Now, I doubt that the game is trying to install a mouse driver, but I don't doubt that it is trying to install a legacy driver for possibly video. When you install the game, are you right-clicking the setup.exe and choosing "Run as administrator"? This is very important, as it will bypass a lot of the Windows Security features, and let the game install without interruption.


----------



## 14gbignell (Oct 18, 2011)

*Re: Rise and Fall civilizations*

After re installing it running the setup.exe as administrator, when I try and run the game as an administrator, I am given the message "Internal error when accessing one of the applications libraries." I'm not quite sure what this implies.


----------



## 14gbignell (Oct 18, 2011)

*Re: Rise and Fall civilizations*

Dear Sven 2157,
I solved the problem at last.

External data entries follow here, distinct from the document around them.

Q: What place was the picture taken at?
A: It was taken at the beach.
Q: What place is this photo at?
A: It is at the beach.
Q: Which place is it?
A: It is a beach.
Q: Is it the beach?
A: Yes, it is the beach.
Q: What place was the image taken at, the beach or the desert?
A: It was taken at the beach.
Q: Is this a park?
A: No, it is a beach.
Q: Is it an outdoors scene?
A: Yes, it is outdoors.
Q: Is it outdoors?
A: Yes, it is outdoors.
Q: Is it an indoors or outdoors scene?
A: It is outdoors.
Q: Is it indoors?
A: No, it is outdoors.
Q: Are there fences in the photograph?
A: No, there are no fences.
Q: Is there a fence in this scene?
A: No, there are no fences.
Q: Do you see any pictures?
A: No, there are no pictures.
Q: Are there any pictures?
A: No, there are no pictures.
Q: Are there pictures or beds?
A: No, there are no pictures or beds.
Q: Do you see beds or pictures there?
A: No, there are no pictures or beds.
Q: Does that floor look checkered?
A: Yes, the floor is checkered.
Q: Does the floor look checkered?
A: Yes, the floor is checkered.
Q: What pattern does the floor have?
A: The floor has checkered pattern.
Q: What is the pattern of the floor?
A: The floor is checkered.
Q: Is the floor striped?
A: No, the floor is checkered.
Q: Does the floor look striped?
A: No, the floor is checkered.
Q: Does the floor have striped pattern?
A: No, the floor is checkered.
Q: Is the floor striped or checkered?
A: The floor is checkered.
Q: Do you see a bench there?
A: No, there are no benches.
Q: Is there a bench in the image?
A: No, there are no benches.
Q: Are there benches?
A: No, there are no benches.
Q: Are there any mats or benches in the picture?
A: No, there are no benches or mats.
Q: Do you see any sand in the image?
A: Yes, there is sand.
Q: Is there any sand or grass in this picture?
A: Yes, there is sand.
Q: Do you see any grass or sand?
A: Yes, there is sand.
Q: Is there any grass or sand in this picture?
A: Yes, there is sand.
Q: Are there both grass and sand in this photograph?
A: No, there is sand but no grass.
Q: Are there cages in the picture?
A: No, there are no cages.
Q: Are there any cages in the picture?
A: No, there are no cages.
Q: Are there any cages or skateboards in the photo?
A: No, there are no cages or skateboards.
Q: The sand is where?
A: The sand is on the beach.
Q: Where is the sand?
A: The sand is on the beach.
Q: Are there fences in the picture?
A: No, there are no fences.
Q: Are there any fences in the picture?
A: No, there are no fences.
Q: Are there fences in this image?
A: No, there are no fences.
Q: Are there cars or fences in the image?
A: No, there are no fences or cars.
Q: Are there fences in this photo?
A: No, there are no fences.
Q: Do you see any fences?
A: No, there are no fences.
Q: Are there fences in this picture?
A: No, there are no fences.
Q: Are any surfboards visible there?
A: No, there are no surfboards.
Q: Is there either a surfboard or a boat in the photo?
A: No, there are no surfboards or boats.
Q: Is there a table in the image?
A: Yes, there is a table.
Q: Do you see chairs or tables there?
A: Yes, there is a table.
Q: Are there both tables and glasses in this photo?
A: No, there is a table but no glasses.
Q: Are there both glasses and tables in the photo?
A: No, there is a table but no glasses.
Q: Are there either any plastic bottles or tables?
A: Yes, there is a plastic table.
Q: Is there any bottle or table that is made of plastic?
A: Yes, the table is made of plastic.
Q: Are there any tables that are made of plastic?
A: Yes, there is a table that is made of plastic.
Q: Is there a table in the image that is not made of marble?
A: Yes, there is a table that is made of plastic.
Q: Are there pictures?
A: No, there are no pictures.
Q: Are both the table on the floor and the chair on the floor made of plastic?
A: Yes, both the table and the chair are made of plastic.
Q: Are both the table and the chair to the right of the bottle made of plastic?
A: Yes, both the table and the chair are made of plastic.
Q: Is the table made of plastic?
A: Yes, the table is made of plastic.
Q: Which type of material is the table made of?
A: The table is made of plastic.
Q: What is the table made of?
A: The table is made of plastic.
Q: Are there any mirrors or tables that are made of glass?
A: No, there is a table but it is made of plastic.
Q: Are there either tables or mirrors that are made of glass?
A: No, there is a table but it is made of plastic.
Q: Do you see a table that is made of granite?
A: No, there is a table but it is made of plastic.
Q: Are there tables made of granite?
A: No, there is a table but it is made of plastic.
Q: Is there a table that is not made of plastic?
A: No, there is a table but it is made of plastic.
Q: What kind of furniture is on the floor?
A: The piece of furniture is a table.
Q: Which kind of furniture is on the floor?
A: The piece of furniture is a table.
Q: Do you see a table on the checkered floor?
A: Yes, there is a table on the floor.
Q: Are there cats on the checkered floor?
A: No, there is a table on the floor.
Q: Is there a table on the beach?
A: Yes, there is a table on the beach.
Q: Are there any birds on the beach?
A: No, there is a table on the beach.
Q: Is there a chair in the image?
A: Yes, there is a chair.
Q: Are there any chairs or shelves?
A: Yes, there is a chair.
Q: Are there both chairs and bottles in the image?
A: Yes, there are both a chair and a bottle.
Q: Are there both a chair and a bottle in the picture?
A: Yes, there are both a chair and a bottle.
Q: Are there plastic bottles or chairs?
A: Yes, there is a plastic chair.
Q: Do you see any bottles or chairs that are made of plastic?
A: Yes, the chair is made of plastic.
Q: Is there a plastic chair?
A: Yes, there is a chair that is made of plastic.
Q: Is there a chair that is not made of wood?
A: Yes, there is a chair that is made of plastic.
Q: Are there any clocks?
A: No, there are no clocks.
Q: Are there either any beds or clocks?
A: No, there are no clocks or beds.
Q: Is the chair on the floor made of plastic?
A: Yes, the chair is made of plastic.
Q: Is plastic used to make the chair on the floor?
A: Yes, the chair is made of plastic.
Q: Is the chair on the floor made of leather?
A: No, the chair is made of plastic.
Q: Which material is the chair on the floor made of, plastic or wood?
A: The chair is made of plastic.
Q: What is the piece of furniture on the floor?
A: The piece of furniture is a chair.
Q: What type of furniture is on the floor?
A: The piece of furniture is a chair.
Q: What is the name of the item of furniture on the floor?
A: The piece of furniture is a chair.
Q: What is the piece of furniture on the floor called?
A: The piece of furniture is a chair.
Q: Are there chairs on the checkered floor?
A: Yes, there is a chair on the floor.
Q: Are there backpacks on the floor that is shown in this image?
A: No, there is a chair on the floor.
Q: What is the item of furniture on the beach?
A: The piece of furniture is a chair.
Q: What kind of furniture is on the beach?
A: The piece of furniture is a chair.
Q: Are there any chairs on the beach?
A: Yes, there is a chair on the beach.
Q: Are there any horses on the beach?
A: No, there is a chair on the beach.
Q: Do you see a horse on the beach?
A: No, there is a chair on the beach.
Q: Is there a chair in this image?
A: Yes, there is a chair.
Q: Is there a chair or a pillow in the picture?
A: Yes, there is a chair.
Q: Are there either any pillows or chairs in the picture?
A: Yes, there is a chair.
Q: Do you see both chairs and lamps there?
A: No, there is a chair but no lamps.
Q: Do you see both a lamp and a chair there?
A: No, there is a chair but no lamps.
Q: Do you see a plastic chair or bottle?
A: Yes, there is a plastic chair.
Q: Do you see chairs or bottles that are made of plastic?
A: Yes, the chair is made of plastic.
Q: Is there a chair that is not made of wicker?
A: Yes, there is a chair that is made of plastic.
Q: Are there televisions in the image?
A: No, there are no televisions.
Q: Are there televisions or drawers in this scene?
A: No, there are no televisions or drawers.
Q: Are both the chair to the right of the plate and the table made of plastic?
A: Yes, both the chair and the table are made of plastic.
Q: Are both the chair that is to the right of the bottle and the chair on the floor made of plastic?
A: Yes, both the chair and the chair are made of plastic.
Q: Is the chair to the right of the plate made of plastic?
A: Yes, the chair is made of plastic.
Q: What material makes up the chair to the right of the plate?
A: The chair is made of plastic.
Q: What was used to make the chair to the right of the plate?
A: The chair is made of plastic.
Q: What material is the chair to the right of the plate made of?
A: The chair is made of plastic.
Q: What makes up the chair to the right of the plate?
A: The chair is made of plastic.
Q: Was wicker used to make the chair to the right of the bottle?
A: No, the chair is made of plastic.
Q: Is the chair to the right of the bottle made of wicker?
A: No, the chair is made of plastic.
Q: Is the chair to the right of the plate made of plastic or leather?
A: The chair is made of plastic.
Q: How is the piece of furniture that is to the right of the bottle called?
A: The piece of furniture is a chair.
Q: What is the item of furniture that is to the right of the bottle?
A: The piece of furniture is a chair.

I found out that I needed to update the Starforce driver which was trying to install itself with the game. I went to the website and updated the driver. I never would have thought it was that easy. Anyway, I appreciate all of your help; this has certainly been a learning experience for me!

best regards,
Graeme


----------



## Sven2157 (Feb 10, 2009)

*Re: Rise and Fall civilizations*



14gbignell said:


> Dear Sven 2157,
> I solved the problem at last. I found out that I needed to update the Starforce driver which was trying to install itself with the game. I went to the website and updated the driver. I never would have thought it was that easy. Anyway, I appreciate all of your help; this has certainly been a learning experience for me!
> 
> best regards,
> Graeme


AWESOME! Glad you fixed it! :4-clap: Could you mark the thread as "Solved"? This way others can find a possible solution, if they have the same issues...

GOOD JOB! :laugh:


----------



## jasonskipper (Dec 8, 2011)

Hi there i am having the same problem i can get into the game and get all the way to all most playing with the tab and enter buttons but my mouse pointer stays in the middle of the screen i have tried looking for updates the are all updated i have done the mouse pointer thing i have done the admin thing please help me i want to play this game i have had it for ages but cant play it and i have the single disk version


----------



## Tikkles (Feb 28, 2017)

I know this is a bit late but with the mouse problem, press W + R and type regedit(Note don't change anything else). Under HKEY_CURRENT_USER/SOFTWARE/Midway Home Entertainment\Rise and Fall you will see "use direct input to update mouse" change that value from 0 to 1. If it's already set to 1 then you may have an installation issue.


----------